═════ SELECTED EXCERPT ═════

What is a Presumption?
A presumption is a legal conclusion that can be refuted by contrary evidence. In other words, it is an assumption about what is the best outcome for the case. Divorcing spouses may agree to terms in their divorce that are different than Arizona’s presumptions, or specific circumstances may be present that make the presumptive orders inappropriate.
Arizona is a community property state, which means that marital assets and debts will be split equally between the spouses should they divorce. This applies to intangible assets like stock earnings and pensions, but gifts and inheritances remain the spouses’ separate property. If the spouses divorce and are unable to come to an agreement on how the assets and debts should be divided, the court will likely come to a ruling as close to 50/50 as possible. There are a few situations in which property won’t be divided evenly between the spouses.
The spouses can agree to establish some assets and debts as separate property through either a prenuptial or postnuptial agreement. A prenuptial agreement specifies how property division will occur and must be signed (and meet other requirements) before the wedding. A postnuptial agreement serves the same purpose but can be entered into well after the wedding.

═════ PROVIDED INFORMATION ═════

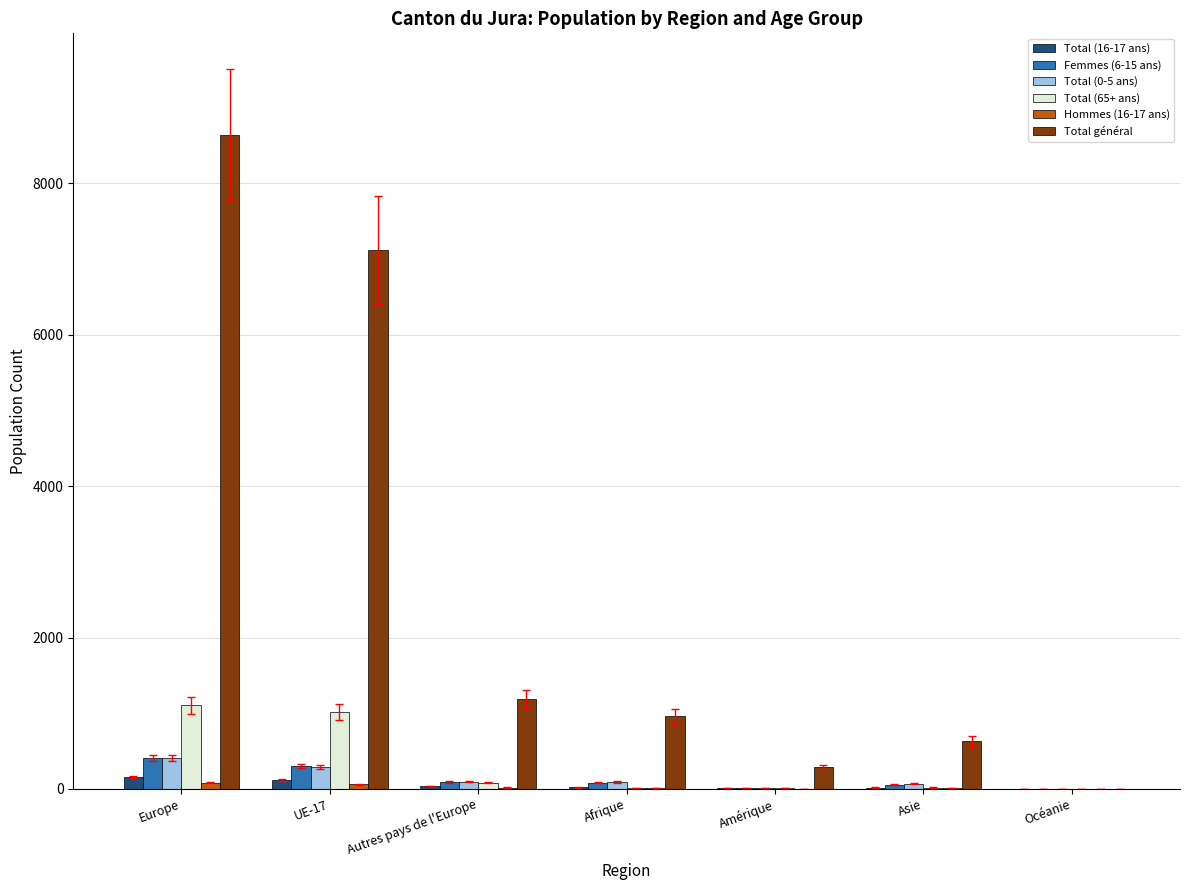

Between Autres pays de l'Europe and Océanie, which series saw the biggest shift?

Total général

═════
═════ PROVIDED INFORMATION ═════

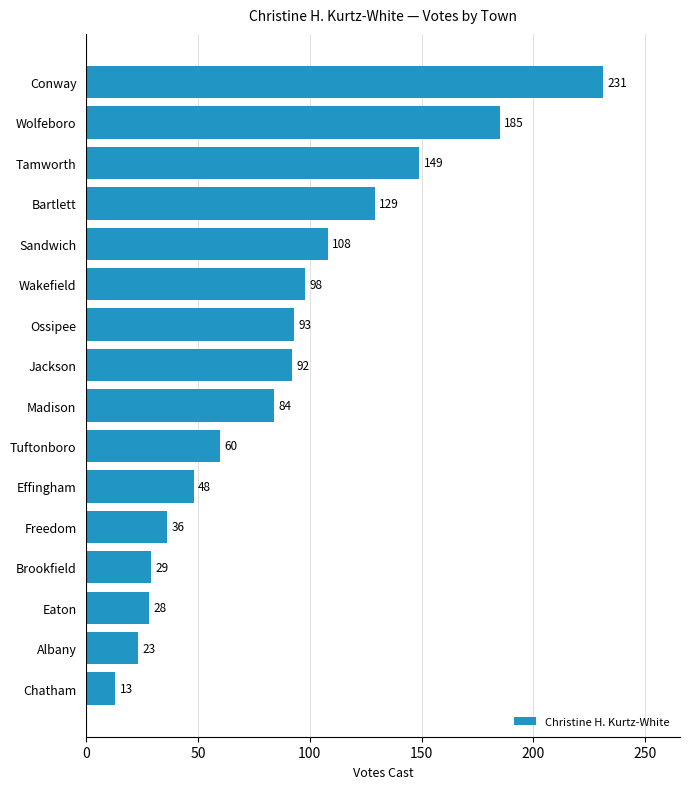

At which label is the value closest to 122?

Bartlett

═════

QUESTIONS:
- a) Summarize the "What is a Presumption?" text in two sentences.
- b) In one or two sentences, explain why a court dividing property in an Arizona divorce will likely rule as close to 50/50 as possible, according to the "What is a Presumption?" text.

ANSWERS FOR EACH ITEM:
- a) A presumption is a legal conclusion, an assumption about the best outcome for a case, that contrary evidence can refute, and divorcing spouses may agree to different terms or face circumstances that make Arizona's presumptive orders inappropriate. Arizona is a community property state, so marital assets and debts are split equally in a divorce while gifts and inheritances stay separate, though spouses can make some assets and debts separate property through a prenuptial or postnuptial agreement.

- b) Arizona is a community property state, which means marital assets and debts are split equally between spouses who divorce. So when the spouses cannot agree on how to divide them, the court will likely aim for a split as close to 50/50 as possible.